For newcomers in ML domain, Eugene recommends the following books:
- Multiple View Geometry in Computer Vision by Richard Hartley and Andrew Zisserman
- Pattern recognition and Machine learning by Christopher M. Bishop
These books, according to Eugene, are rich in information, concise, concentrated, and every chapter is demanding. “It was not easy reading, but you have to get comfortable with ‘not understanding’ feelings. It is normal if you don’t get the idea of the paper crystal-clear after reading it. You may have to re-read paper tens times before all the puzzles get into the right place,” said Eugene.
On The Future Of AI
Talking about the hype around AI and ML, Eugene said that the demand in machine learning would not decrease, but on the contrary, will end up touching many lives. Scepticism and denial existed even during the early days of petrol engines, and today it is still there; only the domain has changed. The amount of data generated is exponential, and without ML-assistance, we can’t even sift through related posts on social media. Going forward, Eugene thinks that we shall soon witness the dawn of autonomous driving & flying along with tremendous developments in the healthcare industry.

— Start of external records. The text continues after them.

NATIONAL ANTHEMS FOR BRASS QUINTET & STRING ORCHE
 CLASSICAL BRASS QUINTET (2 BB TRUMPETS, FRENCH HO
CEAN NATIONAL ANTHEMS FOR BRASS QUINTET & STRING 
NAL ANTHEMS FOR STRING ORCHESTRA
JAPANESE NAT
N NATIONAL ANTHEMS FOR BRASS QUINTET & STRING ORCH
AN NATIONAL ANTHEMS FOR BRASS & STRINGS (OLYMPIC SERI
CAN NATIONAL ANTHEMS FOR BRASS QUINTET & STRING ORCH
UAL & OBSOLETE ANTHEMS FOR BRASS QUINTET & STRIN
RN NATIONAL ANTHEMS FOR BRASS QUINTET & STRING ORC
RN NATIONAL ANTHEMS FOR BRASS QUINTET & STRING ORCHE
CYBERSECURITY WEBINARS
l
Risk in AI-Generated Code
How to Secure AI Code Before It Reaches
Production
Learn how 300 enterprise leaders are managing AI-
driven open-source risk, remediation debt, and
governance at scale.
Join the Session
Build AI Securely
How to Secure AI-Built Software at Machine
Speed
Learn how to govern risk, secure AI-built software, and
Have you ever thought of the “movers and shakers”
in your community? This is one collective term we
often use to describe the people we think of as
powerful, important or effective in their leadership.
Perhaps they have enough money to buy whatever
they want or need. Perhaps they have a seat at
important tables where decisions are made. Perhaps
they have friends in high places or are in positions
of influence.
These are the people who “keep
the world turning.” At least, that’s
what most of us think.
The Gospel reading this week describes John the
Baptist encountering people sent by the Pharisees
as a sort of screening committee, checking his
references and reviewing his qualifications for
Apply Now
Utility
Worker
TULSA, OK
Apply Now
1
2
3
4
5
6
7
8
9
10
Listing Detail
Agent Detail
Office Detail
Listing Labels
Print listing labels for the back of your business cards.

“What we see now is not a hype but rather a practical realisation of 20-30 years old theoretical studies. No one could have dreamt of it just ten years ago. Thanks to GPU and TPU computing power, training models with billions of parameters in a reasonable amount of time has become possible,” said Eugene
Regardless of its prevalence, Eugene believes that the future of ML will be more regulated. “There will probably be a profession of “AI-advocate” or “ML-lawyer” who will ensure ML-powered systems are unbiased and can explain their predictions,” speculated Eugene.
However, Eugene also warns about getting too excited about AI itself. In a nutshell, he said, it’s just a tool to help businesses make more money. To him, machine learning will transform businesses in the same way petrol engines did with transportation.
On a concluding note, for the aspirants, he has one advice: Demand the most of yourself, try to become a better specialist and better person every day. Study. Write code. Participate in Kaggle. But keep a healthy work-life balance. Eugene wrapped up the interview by quoting MIT researcher Lex Fridman, “Do things you don’t want to do in the first order. Build that mental muscle”.